[Records to process Boundary: Start]

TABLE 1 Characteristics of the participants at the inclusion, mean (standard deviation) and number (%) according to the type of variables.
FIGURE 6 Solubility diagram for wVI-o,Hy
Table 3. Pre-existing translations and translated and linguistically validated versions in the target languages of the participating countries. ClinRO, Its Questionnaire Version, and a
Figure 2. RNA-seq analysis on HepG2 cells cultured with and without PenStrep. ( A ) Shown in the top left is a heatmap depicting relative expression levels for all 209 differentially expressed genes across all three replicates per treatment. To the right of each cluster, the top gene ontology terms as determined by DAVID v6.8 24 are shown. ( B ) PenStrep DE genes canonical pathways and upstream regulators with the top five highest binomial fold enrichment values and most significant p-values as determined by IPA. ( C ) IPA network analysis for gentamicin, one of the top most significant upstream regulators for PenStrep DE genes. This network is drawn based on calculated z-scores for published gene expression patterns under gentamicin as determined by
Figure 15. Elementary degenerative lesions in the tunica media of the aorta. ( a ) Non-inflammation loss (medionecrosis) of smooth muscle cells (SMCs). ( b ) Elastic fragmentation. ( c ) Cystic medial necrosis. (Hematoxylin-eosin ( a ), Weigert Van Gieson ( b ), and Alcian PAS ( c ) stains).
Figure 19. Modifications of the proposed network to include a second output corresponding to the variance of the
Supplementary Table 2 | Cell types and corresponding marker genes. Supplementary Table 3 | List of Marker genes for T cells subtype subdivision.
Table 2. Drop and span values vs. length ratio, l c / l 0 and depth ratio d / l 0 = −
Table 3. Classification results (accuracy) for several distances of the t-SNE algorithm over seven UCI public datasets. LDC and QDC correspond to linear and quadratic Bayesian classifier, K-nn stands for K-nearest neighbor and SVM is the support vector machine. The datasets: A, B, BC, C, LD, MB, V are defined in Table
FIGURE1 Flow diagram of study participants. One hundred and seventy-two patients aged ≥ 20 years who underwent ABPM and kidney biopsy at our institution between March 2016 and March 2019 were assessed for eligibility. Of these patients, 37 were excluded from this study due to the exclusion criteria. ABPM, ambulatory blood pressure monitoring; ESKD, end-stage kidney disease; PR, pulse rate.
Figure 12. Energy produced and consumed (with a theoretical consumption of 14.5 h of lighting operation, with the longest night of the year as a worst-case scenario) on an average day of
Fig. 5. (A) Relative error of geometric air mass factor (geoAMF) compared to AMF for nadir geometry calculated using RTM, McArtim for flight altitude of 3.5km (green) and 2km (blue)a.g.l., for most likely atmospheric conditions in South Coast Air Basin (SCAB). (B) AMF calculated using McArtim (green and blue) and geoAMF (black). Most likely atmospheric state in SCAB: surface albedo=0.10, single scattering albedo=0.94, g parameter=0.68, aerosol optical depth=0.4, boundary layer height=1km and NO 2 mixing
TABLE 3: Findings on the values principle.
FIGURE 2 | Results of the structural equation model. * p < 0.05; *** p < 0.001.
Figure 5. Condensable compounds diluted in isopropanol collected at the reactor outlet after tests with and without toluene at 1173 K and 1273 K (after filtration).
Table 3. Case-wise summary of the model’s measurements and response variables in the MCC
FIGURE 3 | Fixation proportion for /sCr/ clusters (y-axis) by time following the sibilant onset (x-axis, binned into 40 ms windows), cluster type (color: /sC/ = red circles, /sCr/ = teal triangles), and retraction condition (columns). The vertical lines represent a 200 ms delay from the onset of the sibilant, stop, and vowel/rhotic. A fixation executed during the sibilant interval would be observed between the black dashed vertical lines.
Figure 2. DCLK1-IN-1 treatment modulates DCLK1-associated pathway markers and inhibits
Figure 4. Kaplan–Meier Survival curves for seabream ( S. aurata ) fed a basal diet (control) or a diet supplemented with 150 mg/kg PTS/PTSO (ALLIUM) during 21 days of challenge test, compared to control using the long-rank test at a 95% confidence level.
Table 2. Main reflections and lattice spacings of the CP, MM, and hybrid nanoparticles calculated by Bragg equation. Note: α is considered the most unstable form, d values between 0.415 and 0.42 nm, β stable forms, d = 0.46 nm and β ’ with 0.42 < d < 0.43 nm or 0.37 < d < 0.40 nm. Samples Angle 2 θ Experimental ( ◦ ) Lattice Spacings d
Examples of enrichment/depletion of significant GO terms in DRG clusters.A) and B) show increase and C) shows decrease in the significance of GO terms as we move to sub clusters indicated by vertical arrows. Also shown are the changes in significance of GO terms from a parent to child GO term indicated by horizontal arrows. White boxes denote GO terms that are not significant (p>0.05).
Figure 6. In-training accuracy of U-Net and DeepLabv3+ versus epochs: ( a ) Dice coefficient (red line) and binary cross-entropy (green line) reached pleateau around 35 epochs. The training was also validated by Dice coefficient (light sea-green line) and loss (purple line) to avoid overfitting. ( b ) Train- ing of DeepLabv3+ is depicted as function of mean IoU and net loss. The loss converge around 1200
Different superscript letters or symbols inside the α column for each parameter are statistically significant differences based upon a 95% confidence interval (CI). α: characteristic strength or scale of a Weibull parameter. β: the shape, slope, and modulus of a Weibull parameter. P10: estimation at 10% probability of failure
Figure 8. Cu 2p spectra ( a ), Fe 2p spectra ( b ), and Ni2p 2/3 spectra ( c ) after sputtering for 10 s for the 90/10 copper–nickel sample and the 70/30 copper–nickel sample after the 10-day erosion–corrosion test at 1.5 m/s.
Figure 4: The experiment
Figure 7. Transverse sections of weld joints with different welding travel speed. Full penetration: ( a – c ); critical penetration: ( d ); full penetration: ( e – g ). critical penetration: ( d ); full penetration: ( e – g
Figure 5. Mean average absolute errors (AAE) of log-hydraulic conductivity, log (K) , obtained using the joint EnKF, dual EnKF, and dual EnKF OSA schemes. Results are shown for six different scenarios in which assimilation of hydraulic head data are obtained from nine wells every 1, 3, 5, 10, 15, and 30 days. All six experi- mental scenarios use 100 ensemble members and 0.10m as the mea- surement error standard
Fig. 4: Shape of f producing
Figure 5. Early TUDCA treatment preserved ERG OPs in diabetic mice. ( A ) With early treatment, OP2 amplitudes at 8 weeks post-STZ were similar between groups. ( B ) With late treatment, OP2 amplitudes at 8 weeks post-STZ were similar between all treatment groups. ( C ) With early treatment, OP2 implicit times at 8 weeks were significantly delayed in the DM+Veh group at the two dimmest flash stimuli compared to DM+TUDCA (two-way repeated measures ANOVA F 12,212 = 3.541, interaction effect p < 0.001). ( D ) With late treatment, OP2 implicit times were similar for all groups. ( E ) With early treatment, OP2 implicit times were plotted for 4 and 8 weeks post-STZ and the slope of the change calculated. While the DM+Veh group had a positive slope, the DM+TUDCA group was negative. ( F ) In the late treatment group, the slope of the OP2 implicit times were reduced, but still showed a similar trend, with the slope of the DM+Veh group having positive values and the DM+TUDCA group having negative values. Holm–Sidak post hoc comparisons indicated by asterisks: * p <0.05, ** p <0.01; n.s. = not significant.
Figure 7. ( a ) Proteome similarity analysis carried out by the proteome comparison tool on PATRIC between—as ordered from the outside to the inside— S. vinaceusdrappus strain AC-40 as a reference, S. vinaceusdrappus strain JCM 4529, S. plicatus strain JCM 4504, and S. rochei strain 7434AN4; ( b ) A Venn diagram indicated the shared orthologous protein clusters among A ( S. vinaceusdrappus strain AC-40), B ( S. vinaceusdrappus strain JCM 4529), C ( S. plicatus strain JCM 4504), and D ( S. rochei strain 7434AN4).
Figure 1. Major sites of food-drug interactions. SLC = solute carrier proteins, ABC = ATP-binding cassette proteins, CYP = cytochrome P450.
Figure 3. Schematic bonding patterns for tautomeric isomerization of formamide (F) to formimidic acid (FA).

[Records to process Boundary: End]

Task goal
Line by line, transcribe the data exactly.

Your solution
TABLE 1 Characteristics of the participants at the inclusion, mean (standard deviation) and number (%) according to the type of variables.
FIGURE 6 Solubility diagram for wVI-o,Hy
Table 3. Pre-existing translations and translated and linguistically validated versions in the target languages of the participating countries. ClinRO, Its Questionnaire Version, and a
Figure 2. RNA-seq analysis on HepG2 cells cultured with and without PenStrep. ( A ) Shown in the top left is a heatmap depicting relative expression levels for all 209 differentially expressed genes across all three replicates per treatment. To the right of each cluster, the top gene ontology terms as determined by DAVID v6.8 24 are shown. ( B ) PenStrep DE genes canonical pathways and upstream regulators with the top five highest binomial fold enrichment values and most significant p-values as determined by IPA. ( C ) IPA network analysis for gentamicin, one of the top most significant upstream regulators for PenStrep DE genes. This network is drawn based on calculated z-scores for published gene expression patterns under gentamicin as determined by
Figure 15. Elementary degenerative lesions in the tunica media of the aorta. ( a ) Non-inflammation loss (medionecrosis) of smooth muscle cells (SMCs). ( b ) Elastic fragmentation. ( c ) Cystic medial necrosis. (Hematoxylin-eosin ( a ), Weigert Van Gieson ( b ), and Alcian PAS ( c ) stains).
Figure 19. Modifications of the proposed network to include a second output corresponding to the variance of the
Supplementary Table 2 | Cell types and corresponding marker genes. Supplementary Table 3 | List of Marker genes for T cells subtype subdivision.
Table 2. Drop and span values vs. length ratio, l c / l 0 and depth ratio d / l 0 = −
Table 3. Classification results (accuracy) for several distances of the t-SNE algorithm over seven UCI public datasets. LDC and QDC correspond to linear and quadratic Bayesian classifier, K-nn stands for K-nearest neighbor and SVM is the support vector machine. The datasets: A, B, BC, C, LD, MB, V are defined in Table
FIGURE1 Flow diagram of study participants. One hundred and seventy-two patients aged ≥ 20 years who underwent ABPM and kidney biopsy at our institution between March 2016 and March 2019 were assessed for eligibility. Of these patients, 37 were excluded from this study due to the exclusion criteria. ABPM, ambulatory blood pressure monitoring; ESKD, end-stage kidney disease; PR, pulse rate.
Figure 12. Energy produced and consumed (with a theoretical consumption of 14.5 h of lighting operation, with the longest night of the year as a worst-case scenario) on an average day of
Fig. 5. (A) Relative error of geometric air mass factor (geoAMF) compared to AMF for nadir geometry calculated using RTM, McArtim for flight altitude of 3.5km (green) and 2km (blue)a.g.l., for most likely atmospheric conditions in South Coast Air Basin (SCAB). (B) AMF calculated using McArtim (green and blue) and geoAMF (black). Most likely atmospheric state in SCAB: surface albedo=0.10, single scattering albedo=0.94, g parameter=0.68, aerosol optical depth=0.4, boundary layer height=1km and NO 2 mixing
TABLE 3: Findings on the values principle.
FIGURE 2 | Results of the structural equation model. * p < 0.05; *** p < 0.001.
Figure 5. Condensable compounds diluted in isopropanol collected at the reactor outlet after tests with and without toluene at 1173 K and 1273 K (after filtration).
Table 3. Case-wise summary of the model’s measurements and response variables in the MCC
FIGURE 3 | Fixation proportion for /sCr/ clusters (y-axis) by time following the sibilant onset (x-axis, binned into 40 ms windows), cluster type (color: /sC/ = red circles, /sCr/ = teal triangles), and retraction condition (columns). The vertical lines represent a 200 ms delay from the onset of the sibilant, stop, and vowel/rhotic. A fixation executed during the sibilant interval would be observed between the black dashed vertical lines.
Figure 2. DCLK1-IN-1 treatment modulates DCLK1-associated pathway markers and inhibits
Figure 4. Kaplan–Meier Survival curves for seabream ( S. aurata ) fed a basal diet (control) or a diet supplemented with 150 mg/kg PTS/PTSO (ALLIUM) during 21 days of challenge test, compared to control using the long-rank test at a 95% confidence level.
Table 2. Main reflections and lattice spacings of the CP, MM, and hybrid nanoparticles calculated by Bragg equation. Note: α is considered the most unstable form, d values between 0.415 and 0.42 nm, β stable forms, d = 0.46 nm and β ’ with 0.42 < d < 0.43 nm or 0.37 < d < 0.40 nm. Samples Angle 2 θ Experimental ( ◦ ) Lattice Spacings d
Examples of enrichment/depletion of significant GO terms in DRG clusters.A) and B) show increase and C) shows decrease in the significance of GO terms as we move to sub clusters indicated by vertical arrows. Also shown are the changes in significance of GO terms from a parent to child GO term indicated by horizontal arrows. White boxes denote GO terms that are not significant (p>0.05).
Figure 6. In-training accuracy of U-Net and DeepLabv3+ versus epochs: ( a ) Dice coefficient (red line) and binary cross-entropy (green line) reached pleateau around 35 epochs. The training was also validated by Dice coefficient (light sea-green line) and loss (purple line) to avoid overfitting. ( b ) Train- ing of DeepLabv3+ is depicted as function of mean IoU and net loss. The loss converge around 1200
Different superscript letters or symbols inside the α column for each parameter are statistically significant differences based upon a 95% confidence interval (CI). α: characteristic strength or scale of a Weibull parameter. β: the shape, slope, and modulus of a Weibull parameter. P10: estimation at 10% probability of failure
Figure 8. Cu 2p spectra ( a ), Fe 2p spectra ( b ), and Ni2p 2/3 spectra ( c ) after sputtering for 10 s for the 90/10 copper–nickel sample and the 70/30 copper–nickel sample after the 10-day erosion–corrosion test at 1.5 m/s.
Figure 4: The experiment
Figure 7. Transverse sections of weld joints with different welding travel speed. Full penetration: ( a – c ); critical penetration: ( d ); full penetration: ( e – g ). critical penetration: ( d ); full penetration: ( e – g
Figure 5. Mean average absolute errors (AAE) of log-hydraulic conductivity, log (K) , obtained using the joint EnKF, dual EnKF, and dual EnKF OSA schemes. Results are shown for six different scenarios in which assimilation of hydraulic head data are obtained from nine wells every 1, 3, 5, 10, 15, and 30 days. All six experi- mental scenarios use 100 ensemble members and 0.10m as the mea- surement error standard
Fig. 4: Shape of f producing
Figure 5. Early TUDCA treatment preserved ERG OPs in diabetic mice. ( A ) With early treatment, OP2 amplitudes at 8 weeks post-STZ were similar between groups. ( B ) With late treatment, OP2 amplitudes at 8 weeks post-STZ were similar between all treatment groups. ( C ) With early treatment, OP2 implicit times at 8 weeks were significantly delayed in the DM+Veh group at the two dimmest flash stimuli compared to DM+TUDCA (two-way repeated measures ANOVA F 12,212 = 3.541, interaction effect p < 0.001). ( D ) With late treatment, OP2 implicit times were similar for all groups. ( E ) With early treatment, OP2 implicit times were plotted for 4 and 8 weeks post-STZ and the slope of the change calculated. While the DM+Veh group had a positive slope, the DM+TUDCA group was negative. ( F ) In the late treatment group, the slope of the OP2 implicit times were reduced, but still showed a similar trend, with the slope of the DM+Veh group having positive values and the DM+TUDCA group having negative values. Holm–Sidak post hoc comparisons indicated by asterisks: * p <0.05, ** p <0.01; n.s. = not significant.
Figure 7. ( a ) Proteome similarity analysis carried out by the proteome comparison tool on PATRIC between—as ordered from the outside to the inside— S. vinaceusdrappus strain AC-40 as a reference, S. vinaceusdrappus strain JCM 4529, S. plicatus strain JCM 4504, and S. rochei strain 7434AN4; ( b ) A Venn diagram indicated the shared orthologous protein clusters among A ( S. vinaceusdrappus strain AC-40), B ( S. vinaceusdrappus strain JCM 4529), C ( S. plicatus strain JCM 4504), and D ( S. rochei strain 7434AN4).
Figure 1. Major sites of food-drug interactions. SLC = solute carrier proteins, ABC = ATP-binding cassette proteins, CYP = cytochrome P450.
Figure 3. Schematic bonding patterns for tautomeric isomerization of formamide (F) to formimidic acid (FA).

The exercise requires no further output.